• _MATERIAL PROVIDED_:

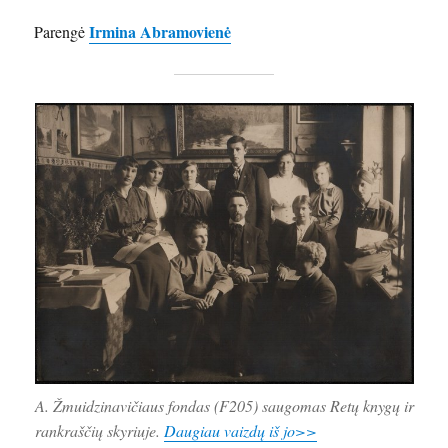
Irmina Abramovienė
Parengė
A. Žmuidzinavičiaus fondas (F205) saugomas Retų knygų ir
rankraščių skyriuje.
Daugiau vaizdų iš jo>>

• _WHAT IS NEEDED_:
Copy the listing above word for word, leaving out the picture.

• _RESULT BELOW_:
Irmina Abramovienė
Parengė
A. Žmuidzinavičiaus fondas (F205) saugomas Retų knygų ir
rankraščių skyriuje.
Daugiau vaizdų iš jo>>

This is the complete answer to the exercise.